You can get seriously granular about these rules and actions, such as making your ringtone change the more calls you miss -- perhaps opting for increasingly irritating ringtones so they act as an audio cue to yourself that you really should pick up the phone. Or getting the Maxx to change its wallpaper to a photo that says 'I love my job' when you're at work.

If you're the sort of person who likes micro-fine control over all aspects of your digital existence, you'll love how much tweakability these Smart Actions give you. It really is heaven for control freaks.

Motorola Razr Maxx
The Maxx lets you create rules that trigger so-called 'Smart Actions' such as this one, which alters the phone's ringtone and wallpaper when at work.

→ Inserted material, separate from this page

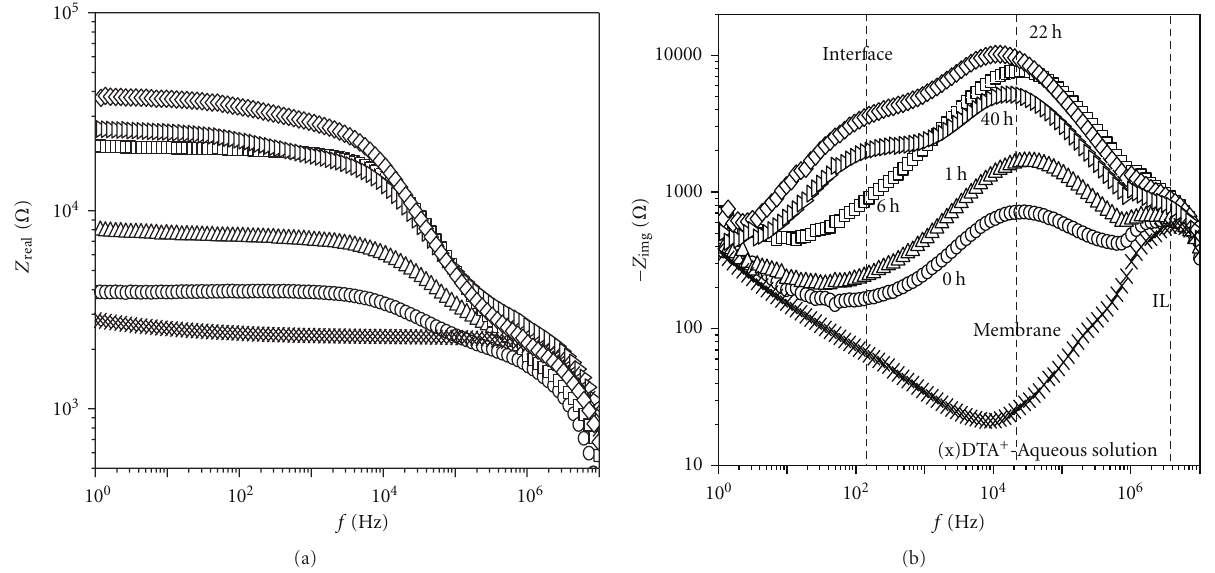
Figure 9: (a) Variation of the (a) real part of the impedance versus frequency and (b) imaginary part of the impedance versus frequency as a function of the Nafion-112 membrane contact time with the IL-solution. (o) t = 0, ( (cid:7) ) t = 1h, ( (cid:5) ) t = 6h, ( ♦ ) t = 22 h, and ( ∇ ) t = 40 h. Impedance results for the IL-solution alone ( × ), this means without any membrane in the measuring cell are also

Motorola has also added its MotoCast system to the Maxx. This allows you to link the phone with content you've stored on a laptop or PC/Mac so you can wirelessly view music, videos, documents and photos stored on your computer via the phone -- without having to sideload or download it first.

MotoCast can also be used to auto-upload photos taken with the phone to your PC -- a handy way to back-up your gallery. However, if you're worried about draining your mobile data allowance, you may want to avoid turning this on.

To get Moto Cast up and running you have to download and install the app on your computer and create an account. You then select the computer folders that you want to share with the phone. These then become accessible on the phone by tapping on the 'My files' app and selecting MotoCast computers, then drilling down into your folders and files.

While Moto Cast does work -- and is a pretty neat concept -- it's not without drawbacks. Most obviously, the computer you're accessing has to be on for you to get to the content -- so if you turn off your home PC or Mac when you head out to work, there's no chance of vicariously enjoying your movie selection during lunch break.

The Moto Cast interface is also rather spit and sawdust. Don't expect an uber-polished environment. For example, I couldn't find an obvious way to remove a Moto Cast account beyond factory resetting the device, although you can 'force stop' and 'clear data' in Moto Cast via the 'manage applications' menu. But neither option is exactly what I was after (and their functions would not be immediately obvious to less tech-savvy types).

I also noticed the phone gets rather warm during Moto Casting -- so I suspect it's probably a battery drain. Just as well the Maxx is blessed with a big one then.